COVID-19 Economic Implications for Agriculture, Food, and Rural America: Food and Consumers

The Coronavirus (COVID-19) pandemic led to significant changes in U.S. consumers’ food spending patterns in early 2020, with a return to pre-pandemic spending patterns that continued through 2021. While closures of restaurants and nonessential businesses contributed to record unemployment increases during March and April 2020, unemployment fell to below pre-pandemic levels by December 2021. Although income and employment improved, some U.S. households continue to face difficulties obtaining adequate food, particularly in the face of increasing food prices.

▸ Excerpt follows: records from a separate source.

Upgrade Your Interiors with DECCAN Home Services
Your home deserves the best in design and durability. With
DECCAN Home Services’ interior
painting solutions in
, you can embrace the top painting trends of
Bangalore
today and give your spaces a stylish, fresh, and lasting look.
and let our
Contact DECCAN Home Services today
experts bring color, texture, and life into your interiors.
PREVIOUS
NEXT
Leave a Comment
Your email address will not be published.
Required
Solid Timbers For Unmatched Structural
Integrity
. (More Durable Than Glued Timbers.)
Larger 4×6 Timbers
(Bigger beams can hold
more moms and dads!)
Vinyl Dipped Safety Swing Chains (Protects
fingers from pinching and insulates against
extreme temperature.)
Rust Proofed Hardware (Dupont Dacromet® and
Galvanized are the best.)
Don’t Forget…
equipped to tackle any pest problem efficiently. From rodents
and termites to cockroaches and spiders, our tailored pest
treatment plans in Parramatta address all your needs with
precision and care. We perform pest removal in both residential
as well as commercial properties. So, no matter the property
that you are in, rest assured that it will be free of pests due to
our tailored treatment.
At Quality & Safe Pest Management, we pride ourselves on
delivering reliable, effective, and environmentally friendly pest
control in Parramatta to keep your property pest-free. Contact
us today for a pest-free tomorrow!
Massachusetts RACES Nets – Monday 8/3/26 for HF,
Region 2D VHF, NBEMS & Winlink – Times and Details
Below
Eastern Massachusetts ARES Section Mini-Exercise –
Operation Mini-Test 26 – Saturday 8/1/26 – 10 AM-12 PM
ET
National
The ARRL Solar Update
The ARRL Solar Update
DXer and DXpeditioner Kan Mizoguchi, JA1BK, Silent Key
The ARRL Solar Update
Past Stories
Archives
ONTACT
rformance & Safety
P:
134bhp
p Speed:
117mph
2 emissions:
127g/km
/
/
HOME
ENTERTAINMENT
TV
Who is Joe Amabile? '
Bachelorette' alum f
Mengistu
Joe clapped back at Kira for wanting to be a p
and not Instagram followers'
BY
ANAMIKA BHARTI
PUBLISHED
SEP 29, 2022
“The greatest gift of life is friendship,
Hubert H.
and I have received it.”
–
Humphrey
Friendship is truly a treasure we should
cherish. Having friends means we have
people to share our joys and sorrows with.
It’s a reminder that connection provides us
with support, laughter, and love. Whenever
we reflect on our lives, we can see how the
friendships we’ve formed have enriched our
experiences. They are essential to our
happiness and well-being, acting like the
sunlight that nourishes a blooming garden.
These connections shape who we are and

Through a variety of data products, USDA, Economic Research Service (ERS) monitors the pandemic’s effects on food spending, food prices, and food sufficiency.

These sections will be updated periodically as the information becomes available:

Food Spending During the Pandemic

April 2022 expenditures at food-away-from-home establishments—i.e., restaurants, school cafeterias, sports venues, and other eating-out establishments—exceeded the earlier record level seen in July 2021. Such food expenditures remained higher than pre-pandemic levels after their steep decline in March 2020 when the Coronavirus (COVID-19) pandemic began. In March 2020, efforts to limit the spread of COVID-19 included stay-at-home orders that led to significant changes in U.S. consumers’ food spending patterns. Following a sharp decline during March–April 2020, food-away-from-home spending returned to pre-pandemic levels by March 2021. Food-away-from-home spending outpaced food-at-home spending in each month since January 2021, returning to the pattern seen during each month of 2019. Total food expenditures presented year-to-year increases from March 2021 through April 2022. Food spending patterns in 2021 reflect the effects of the increased reopening of restaurants and increases in household income with economic recovery.